After the divorce - We visited often, the 12 hour drive between Warman and Fairview became a routine every summer. I think this is what in the end created the conflict in emotions. I've had no problem for a long time, since grade 5 in fact (and I remember that moment as well - as well as the ensuing internal conflict about whether or not is was a disrespect to Wayne to still call myself "Clegg"), admitting to the world that Wayne is my father - whether his blood flows in my veins or not - that is not important. But I always wondered about the man I still called "Dad' out of habit. Everytime I ever visited, he went straight to what I now call the "mind-work". Denouncing my mother while extolling his virtuous behaviour through the whole separation. I remember him sitting me down on the couch and talking about how he would fight to have custody of me. He intended of hitting me in the chair beside a judge to make my decision, mother or father, as soon as I became a teenager. I look back at those times now in disgust. What a sad individual I was to sit and accept all the drivel I was fed.
One of the last times I talked to him was before my high school graduation. By this time, I had moved to Oakbank - and the yearly visits had ended because 20 hours was too far of a drive. He talked about coming down for the graduation, and about what I was going to get as a graduation gift. More promises to be broken; no one came, and I never heard anything about it again. The last time I talked to that man was 2 years ago. I was looking after the brother's house while him and his family went to Saskatchewan for a visit to friends and family out there. He called, looking for Dan, but got me instead. It was an accident, and there's been nothing since.
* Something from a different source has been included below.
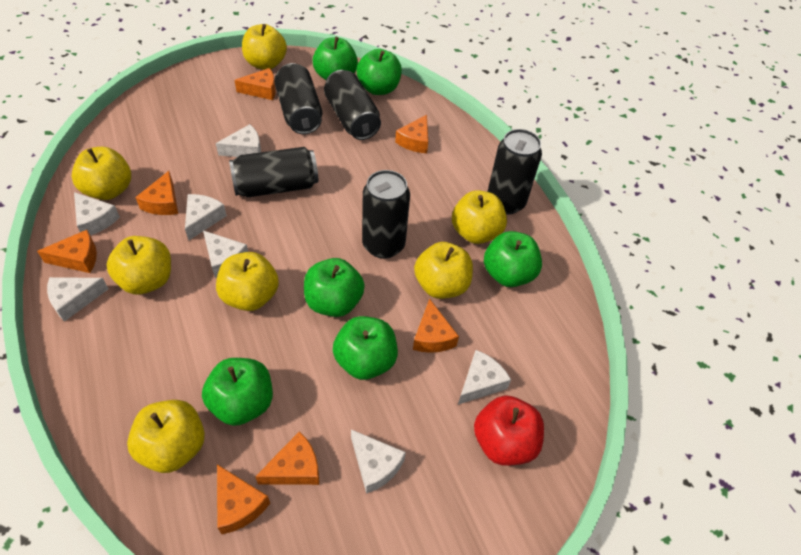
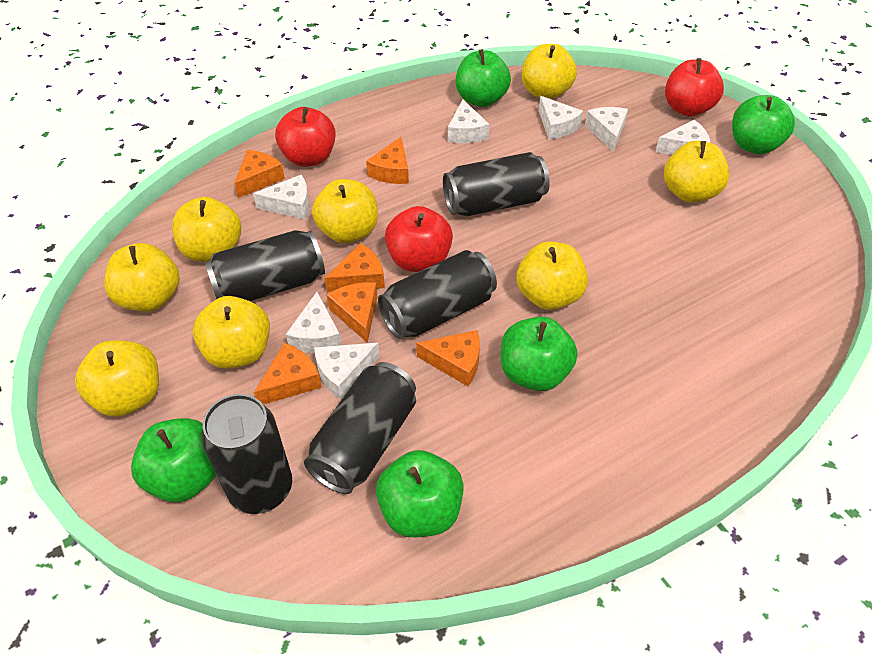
green apple: 6 -> 5
orange cheese: 7 -> 6
red apple: 1 -> 3
yellow apple: 7 -> 8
I'm still trying to decided if I abandoned him, or if he abandoned me. More likely a bit of both. It's strange though, this is a situation that for years I've insisted that I no longer care about. But talking to Grandma on Christmas day really jolted it all back into reality.
And there's more, there's always more. But I tend to spend my days reminding myself that it doesn't matter anymore.
If none of it matters anymore, then this entire blog is moot anyhow, right?
I think part of life is dealing with unresolved issues. Life rarely offers nice, clean associations. Instead it dishes us relationships with complexities far beyond casual analysis. It takes time to sort it through. I don't imagine there's anyone out there who has managed to sort through all the events in his/her life. Usually, the easiest path is to push it to the side - the present has no time for the past.
The future is like a yawning chasm before our feet, and the present is the limbs that grope their way into the chasm. But the past is never more than a breath behind. It is the heart and soul. As such, it bears influence upon everything.